肩の力を抜いてスッキリと見れるようで、緊迫したシーンのスリルも登場人物たちの葛藤もあり、それらを全ては描かないワンカット故の臨場感と語りつくさなさも、舞台も撮影方法も限定したことによる予算面や演出面のチープさをクリアするクリエイティブも、完璧に近い邦画だったと感じた。あと雪のロケーションが抜群に良い。貴船行きたい。

ちなみに私は普段邦画をほとんど見ない。
たぶん前回映画館で見たのは怖いもの見たさで見た鋼の錬金術師の実写版1作目だ(私的にはそこまで悪くなかった)
年に1本観るか観ないかくらいで普段は積極的には観ない人だ。あしからず。だからなんだという話でもあるが一応前提として書いておく。

制作のヨーロッパ企画のことは知っていて、というか長らくインターネットにいるとたぶん一度は目にしたことがあるであろう集団で、今の流行(?)でいうオモコロのような、謎のセンスでネット上に珍作品を大量に上げている人達だった(過去形なのはFlashのサービス停止と共にほとんどが観れなくなってしまったため)。独特なセンスやゆるいやらカオスやらな雰囲気を持つ作品の数々は一定のファンを獲得している、という認識だった。

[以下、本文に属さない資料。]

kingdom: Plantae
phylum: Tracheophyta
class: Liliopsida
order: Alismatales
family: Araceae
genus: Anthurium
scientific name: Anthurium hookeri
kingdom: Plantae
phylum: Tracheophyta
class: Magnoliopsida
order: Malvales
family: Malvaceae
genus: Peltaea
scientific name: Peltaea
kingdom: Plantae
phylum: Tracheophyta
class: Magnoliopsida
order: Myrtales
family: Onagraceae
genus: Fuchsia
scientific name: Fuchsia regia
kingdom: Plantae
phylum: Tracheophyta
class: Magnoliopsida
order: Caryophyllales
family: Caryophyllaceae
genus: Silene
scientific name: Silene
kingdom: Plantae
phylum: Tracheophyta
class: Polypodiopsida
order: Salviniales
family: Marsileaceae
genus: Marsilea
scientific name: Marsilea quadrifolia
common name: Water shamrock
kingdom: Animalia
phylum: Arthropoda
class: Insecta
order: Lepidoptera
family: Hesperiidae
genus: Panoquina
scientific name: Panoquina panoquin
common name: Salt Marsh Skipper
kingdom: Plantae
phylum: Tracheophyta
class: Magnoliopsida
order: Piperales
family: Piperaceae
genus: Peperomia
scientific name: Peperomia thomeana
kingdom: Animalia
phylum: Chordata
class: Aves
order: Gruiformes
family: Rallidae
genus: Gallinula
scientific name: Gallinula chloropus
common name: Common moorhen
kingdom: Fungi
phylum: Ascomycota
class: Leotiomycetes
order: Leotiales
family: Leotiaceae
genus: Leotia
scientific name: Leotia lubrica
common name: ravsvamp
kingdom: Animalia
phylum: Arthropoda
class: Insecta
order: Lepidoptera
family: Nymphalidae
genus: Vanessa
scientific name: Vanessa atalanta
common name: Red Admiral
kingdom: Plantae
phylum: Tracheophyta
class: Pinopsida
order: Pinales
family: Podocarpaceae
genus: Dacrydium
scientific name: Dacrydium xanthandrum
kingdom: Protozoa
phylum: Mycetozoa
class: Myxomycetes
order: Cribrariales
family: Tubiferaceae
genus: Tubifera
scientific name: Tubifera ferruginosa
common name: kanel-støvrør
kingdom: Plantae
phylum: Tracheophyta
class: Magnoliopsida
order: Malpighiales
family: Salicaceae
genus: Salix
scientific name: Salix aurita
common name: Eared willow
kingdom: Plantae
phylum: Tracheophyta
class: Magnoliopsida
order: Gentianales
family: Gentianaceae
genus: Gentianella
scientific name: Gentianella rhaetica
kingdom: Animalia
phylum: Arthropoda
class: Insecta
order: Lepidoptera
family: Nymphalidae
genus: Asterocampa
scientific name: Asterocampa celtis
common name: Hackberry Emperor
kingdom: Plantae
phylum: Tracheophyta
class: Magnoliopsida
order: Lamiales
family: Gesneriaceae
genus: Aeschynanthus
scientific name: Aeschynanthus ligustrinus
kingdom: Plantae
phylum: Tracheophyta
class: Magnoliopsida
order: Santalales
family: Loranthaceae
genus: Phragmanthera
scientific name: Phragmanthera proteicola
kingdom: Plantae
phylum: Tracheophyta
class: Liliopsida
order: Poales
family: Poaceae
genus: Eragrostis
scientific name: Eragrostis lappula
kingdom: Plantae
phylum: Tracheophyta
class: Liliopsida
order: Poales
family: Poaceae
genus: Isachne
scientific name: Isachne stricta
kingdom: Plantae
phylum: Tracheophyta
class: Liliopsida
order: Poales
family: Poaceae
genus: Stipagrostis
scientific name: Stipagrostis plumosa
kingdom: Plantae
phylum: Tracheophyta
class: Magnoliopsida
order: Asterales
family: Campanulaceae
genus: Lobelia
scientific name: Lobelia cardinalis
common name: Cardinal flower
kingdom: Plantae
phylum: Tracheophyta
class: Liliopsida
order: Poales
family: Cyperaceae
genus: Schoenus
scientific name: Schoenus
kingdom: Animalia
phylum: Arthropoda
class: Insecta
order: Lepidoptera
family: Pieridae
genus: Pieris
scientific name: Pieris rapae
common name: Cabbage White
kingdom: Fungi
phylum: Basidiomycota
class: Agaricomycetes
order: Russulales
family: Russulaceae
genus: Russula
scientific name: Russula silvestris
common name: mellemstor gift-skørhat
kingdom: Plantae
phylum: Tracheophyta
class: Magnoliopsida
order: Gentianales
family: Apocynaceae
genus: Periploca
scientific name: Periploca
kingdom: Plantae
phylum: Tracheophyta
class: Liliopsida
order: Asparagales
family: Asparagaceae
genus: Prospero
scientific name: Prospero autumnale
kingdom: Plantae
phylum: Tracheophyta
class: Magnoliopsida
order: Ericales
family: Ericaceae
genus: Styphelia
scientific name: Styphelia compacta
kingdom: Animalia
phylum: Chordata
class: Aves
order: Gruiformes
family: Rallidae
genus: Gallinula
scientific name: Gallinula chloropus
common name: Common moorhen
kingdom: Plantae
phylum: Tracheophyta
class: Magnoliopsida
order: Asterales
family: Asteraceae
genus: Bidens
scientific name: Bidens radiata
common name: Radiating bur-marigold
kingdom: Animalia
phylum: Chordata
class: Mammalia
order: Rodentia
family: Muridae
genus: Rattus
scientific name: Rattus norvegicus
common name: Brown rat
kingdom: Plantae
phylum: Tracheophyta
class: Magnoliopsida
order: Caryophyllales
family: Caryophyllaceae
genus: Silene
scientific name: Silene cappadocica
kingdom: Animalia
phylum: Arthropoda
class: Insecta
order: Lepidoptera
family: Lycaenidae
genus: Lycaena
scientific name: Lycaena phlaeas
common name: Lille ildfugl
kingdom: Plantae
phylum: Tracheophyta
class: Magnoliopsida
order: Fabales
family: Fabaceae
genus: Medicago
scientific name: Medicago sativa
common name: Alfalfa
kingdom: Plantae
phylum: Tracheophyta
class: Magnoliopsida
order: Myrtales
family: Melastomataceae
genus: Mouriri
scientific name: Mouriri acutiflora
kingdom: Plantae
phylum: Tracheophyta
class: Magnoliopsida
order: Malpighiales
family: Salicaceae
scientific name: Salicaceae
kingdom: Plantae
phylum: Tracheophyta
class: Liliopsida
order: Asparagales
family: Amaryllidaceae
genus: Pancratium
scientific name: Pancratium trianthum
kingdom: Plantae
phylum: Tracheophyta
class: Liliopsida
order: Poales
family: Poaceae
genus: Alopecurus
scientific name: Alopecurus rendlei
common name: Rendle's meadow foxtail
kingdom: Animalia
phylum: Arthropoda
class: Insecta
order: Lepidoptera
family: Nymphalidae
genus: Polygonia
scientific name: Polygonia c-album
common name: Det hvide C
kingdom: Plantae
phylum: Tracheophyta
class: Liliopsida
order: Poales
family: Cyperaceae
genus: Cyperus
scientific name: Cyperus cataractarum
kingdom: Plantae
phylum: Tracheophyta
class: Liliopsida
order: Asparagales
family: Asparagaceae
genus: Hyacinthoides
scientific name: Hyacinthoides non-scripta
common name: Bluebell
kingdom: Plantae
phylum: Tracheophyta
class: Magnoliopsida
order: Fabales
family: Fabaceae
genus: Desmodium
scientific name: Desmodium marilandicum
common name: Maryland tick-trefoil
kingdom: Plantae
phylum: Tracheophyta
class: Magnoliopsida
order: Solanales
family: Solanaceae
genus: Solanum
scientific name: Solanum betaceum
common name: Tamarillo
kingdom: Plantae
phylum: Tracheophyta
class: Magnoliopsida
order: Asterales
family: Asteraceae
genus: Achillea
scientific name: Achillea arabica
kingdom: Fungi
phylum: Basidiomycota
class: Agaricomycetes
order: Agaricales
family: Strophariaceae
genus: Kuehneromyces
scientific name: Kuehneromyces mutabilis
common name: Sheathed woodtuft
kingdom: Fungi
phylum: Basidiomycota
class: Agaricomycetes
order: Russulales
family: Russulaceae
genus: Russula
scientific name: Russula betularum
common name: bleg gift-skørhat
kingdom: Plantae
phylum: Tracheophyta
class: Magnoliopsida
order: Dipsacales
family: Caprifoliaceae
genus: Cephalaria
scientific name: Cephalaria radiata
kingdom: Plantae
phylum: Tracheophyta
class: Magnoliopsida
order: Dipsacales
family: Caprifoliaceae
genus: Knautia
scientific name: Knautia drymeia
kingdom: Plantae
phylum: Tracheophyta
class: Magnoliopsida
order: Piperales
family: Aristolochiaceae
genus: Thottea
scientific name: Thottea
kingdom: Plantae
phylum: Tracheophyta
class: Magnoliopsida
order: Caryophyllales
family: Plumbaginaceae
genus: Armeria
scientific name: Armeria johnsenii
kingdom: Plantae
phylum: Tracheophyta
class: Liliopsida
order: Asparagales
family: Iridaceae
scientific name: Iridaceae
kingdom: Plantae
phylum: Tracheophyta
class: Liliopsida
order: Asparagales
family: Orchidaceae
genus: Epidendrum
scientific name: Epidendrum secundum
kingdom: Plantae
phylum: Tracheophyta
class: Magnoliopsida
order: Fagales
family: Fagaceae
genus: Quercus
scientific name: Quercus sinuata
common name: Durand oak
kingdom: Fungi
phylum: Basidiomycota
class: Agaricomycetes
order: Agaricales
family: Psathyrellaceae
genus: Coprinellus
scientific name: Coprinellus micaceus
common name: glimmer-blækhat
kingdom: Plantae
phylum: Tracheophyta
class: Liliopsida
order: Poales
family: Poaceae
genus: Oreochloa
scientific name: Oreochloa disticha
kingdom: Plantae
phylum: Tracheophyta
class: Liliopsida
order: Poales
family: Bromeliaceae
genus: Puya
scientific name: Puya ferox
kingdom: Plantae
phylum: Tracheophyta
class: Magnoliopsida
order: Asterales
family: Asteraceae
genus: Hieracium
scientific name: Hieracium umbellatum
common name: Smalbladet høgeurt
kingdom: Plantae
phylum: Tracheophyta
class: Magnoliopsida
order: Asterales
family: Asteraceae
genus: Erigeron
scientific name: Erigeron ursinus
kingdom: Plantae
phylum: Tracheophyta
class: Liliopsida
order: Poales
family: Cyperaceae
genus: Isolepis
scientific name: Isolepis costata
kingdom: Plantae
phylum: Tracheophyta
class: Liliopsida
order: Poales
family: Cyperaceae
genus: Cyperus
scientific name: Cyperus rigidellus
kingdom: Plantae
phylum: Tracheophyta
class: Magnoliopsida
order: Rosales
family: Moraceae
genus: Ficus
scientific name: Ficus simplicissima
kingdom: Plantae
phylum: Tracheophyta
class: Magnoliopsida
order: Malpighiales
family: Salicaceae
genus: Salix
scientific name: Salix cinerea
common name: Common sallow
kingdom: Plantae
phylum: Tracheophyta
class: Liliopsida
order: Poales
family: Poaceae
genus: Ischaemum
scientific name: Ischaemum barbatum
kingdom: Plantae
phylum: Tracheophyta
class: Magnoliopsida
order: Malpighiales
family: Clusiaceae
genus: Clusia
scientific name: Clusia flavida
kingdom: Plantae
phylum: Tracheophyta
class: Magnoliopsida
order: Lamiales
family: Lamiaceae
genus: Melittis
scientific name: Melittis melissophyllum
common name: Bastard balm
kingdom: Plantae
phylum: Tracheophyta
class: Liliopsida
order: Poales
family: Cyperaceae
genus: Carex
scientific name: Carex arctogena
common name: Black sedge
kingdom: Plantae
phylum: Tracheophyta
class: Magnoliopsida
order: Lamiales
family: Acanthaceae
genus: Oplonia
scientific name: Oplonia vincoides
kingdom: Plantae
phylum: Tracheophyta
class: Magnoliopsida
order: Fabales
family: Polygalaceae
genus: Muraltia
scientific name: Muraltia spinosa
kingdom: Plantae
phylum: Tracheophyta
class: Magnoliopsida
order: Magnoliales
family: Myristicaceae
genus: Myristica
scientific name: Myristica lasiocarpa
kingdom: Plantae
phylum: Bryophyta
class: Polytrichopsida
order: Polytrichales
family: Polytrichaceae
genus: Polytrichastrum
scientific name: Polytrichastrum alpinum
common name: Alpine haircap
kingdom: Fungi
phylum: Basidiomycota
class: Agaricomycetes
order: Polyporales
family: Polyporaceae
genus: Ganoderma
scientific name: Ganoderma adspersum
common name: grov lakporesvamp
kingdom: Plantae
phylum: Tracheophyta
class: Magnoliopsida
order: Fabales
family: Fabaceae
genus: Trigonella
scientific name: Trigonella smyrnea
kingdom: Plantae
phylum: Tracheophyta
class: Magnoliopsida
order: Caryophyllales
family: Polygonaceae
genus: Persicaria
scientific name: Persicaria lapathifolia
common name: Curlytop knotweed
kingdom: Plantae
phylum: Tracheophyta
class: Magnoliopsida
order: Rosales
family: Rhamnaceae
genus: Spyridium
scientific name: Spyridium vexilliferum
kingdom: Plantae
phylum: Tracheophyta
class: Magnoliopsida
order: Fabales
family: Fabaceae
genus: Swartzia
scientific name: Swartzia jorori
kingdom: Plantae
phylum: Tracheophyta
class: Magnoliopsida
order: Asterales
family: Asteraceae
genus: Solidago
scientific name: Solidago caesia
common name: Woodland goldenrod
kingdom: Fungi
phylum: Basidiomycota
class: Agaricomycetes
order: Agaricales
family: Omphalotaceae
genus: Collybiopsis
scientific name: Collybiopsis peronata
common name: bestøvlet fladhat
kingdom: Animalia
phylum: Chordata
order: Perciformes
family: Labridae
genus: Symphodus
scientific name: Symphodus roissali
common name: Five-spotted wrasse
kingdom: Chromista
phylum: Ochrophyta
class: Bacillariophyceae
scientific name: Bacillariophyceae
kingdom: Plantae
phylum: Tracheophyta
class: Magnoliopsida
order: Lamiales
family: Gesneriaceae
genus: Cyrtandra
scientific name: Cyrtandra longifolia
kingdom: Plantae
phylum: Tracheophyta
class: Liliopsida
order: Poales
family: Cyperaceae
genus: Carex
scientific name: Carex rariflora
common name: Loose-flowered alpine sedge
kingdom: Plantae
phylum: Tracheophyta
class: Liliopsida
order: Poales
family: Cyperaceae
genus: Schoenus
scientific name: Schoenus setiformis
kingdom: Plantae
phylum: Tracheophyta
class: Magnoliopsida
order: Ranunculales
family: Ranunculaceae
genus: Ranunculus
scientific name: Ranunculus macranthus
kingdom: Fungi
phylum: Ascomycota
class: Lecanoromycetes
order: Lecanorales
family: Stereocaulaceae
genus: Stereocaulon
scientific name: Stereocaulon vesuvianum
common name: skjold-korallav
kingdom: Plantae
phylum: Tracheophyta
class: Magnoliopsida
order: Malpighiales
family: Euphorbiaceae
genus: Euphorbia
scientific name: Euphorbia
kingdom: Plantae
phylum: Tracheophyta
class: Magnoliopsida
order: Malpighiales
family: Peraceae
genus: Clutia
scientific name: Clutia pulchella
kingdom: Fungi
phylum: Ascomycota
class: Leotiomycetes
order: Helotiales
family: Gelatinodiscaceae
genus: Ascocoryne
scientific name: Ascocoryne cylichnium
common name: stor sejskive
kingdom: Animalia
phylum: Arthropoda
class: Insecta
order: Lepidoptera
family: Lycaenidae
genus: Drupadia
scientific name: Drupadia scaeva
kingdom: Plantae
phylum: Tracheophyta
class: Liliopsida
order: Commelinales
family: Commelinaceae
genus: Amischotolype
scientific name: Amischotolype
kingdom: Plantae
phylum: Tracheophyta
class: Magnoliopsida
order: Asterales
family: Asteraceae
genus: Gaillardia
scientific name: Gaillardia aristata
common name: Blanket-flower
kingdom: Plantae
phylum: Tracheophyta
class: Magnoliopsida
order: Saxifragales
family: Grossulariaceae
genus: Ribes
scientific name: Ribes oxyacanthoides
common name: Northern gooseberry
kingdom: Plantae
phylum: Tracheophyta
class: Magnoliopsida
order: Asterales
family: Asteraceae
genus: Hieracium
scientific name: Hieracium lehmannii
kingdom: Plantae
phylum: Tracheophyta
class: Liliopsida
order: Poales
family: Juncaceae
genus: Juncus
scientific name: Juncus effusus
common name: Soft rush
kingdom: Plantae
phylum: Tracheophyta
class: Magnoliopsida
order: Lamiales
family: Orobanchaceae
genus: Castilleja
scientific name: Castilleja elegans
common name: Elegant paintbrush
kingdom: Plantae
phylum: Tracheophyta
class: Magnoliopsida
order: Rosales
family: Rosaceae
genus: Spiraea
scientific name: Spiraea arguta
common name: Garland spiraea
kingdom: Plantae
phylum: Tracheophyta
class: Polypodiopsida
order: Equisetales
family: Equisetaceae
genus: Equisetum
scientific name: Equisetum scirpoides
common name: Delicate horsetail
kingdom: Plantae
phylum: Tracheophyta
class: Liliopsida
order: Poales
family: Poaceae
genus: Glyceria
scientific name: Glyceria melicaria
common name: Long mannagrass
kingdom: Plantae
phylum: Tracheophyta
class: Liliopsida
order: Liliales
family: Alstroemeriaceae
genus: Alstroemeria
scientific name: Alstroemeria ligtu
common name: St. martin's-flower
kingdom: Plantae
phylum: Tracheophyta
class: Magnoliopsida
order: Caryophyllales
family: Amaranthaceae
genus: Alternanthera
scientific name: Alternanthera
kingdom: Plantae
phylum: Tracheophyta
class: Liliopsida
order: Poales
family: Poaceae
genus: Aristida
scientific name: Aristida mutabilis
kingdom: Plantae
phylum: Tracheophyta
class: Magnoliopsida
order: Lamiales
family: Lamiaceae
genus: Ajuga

近年だとVtuberの委員長こと月ノ美兎が実況動画をよく上げていたので、そこから知った人も多いだろう。私も懐かしんで動画を楽しんだ口だ。残念ながらFlash Playerで作られたそれら数々の作品達はリメイクされたもの以外遊べなくなってしまったのだが、探せばどうにかなったりもするので気になる方はネットの海を探ってみて欲しい。もしくはYoutubeで委員長の動画を観たら良い。

で、映画の話だ。

もう公開から2ヵ月近く経っているのでネタバレも許してという形で書いていくが、いつも通り本noteはネタバレを含むのでまだ未視聴の方はぜひ映画館に足を運んでもらいたい。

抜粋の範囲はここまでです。